*Required action*:
What are the lines, copied exactly, from the one containing "et nos communications" through the last line of the records below, both included?
[[ Material supplied, beginning ]]
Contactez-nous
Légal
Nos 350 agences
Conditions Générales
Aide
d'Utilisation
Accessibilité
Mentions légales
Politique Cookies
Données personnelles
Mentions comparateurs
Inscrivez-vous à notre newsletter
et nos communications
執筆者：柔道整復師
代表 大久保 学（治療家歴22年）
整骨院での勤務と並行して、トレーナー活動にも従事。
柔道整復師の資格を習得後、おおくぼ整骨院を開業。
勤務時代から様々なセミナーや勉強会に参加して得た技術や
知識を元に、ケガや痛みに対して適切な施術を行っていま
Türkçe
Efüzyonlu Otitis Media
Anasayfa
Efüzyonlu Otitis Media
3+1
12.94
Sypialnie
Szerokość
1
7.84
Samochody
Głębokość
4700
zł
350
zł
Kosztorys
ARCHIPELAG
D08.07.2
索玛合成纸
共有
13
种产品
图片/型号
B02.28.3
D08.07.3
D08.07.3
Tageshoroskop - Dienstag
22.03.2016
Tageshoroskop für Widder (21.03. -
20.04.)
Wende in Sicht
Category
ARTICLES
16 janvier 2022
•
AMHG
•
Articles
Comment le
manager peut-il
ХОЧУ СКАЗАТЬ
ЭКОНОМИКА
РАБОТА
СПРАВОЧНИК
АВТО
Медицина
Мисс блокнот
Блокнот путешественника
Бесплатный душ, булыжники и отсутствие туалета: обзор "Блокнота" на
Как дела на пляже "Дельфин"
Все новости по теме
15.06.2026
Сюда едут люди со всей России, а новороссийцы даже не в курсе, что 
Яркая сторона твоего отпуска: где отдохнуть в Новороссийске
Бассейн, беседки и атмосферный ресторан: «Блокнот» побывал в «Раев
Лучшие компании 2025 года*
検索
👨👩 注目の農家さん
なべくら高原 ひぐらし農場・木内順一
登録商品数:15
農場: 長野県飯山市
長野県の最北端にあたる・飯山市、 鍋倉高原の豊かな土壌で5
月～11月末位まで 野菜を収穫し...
[[ Material supplied, end ]]
*Solution to this problem*:
et nos communications
執筆者：柔道整復師
代表 大久保 学（治療家歴22年）
整骨院での勤務と並行して、トレーナー活動にも従事。
柔道整復師の資格を習得後、おおくぼ整骨院を開業。
勤務時代から様々なセミナーや勉強会に参加して得た技術や
知識を元に、ケガや痛みに対して適切な施術を行っていま
Türkçe
Efüzyonlu Otitis Media
Anasayfa
Efüzyonlu Otitis Media
3+1
12.94
Sypialnie
Szerokość
1
7.84
Samochody
Głębokość
4700
zł
350
zł
Kosztorys
ARCHIPELAG
D08.07.2
索玛合成纸
共有
13
种产品
图片/型号
B02.28.3
D08.07.3
D08.07.3
Tageshoroskop - Dienstag
22.03.2016
Tageshoroskop für Widder (21.03. -
20.04.)
Wende in Sicht
Category
ARTICLES
16 janvier 2022
•
AMHG
•
Articles
Comment le
manager peut-il
ХОЧУ СКАЗАТЬ
ЭКОНОМИКА
РАБОТА
СПРАВОЧНИК
АВТО
Медицина
Мисс блокнот
Блокнот путешественника
Бесплатный душ, булыжники и отсутствие туалета: обзор "Блокнота" на
Как дела на пляже "Дельфин"
Все новости по теме
15.06.2026
Сюда едут люди со всей России, а новороссийцы даже не в курсе, что 
Яркая сторона твоего отпуска: где отдохнуть в Новороссийске
Бассейн, беседки и атмосферный ресторан: «Блокнот» побывал в «Раев
Лучшие компании 2025 года*
検索
👨👩 注目の農家さん
なべくら高原 ひぐらし農場・木内順一
登録商品数:15
農場: 長野県飯山市
長野県の最北端にあたる・飯山市、 鍋倉高原の豊かな土壌で5
月～11月末位まで 野菜を収穫し...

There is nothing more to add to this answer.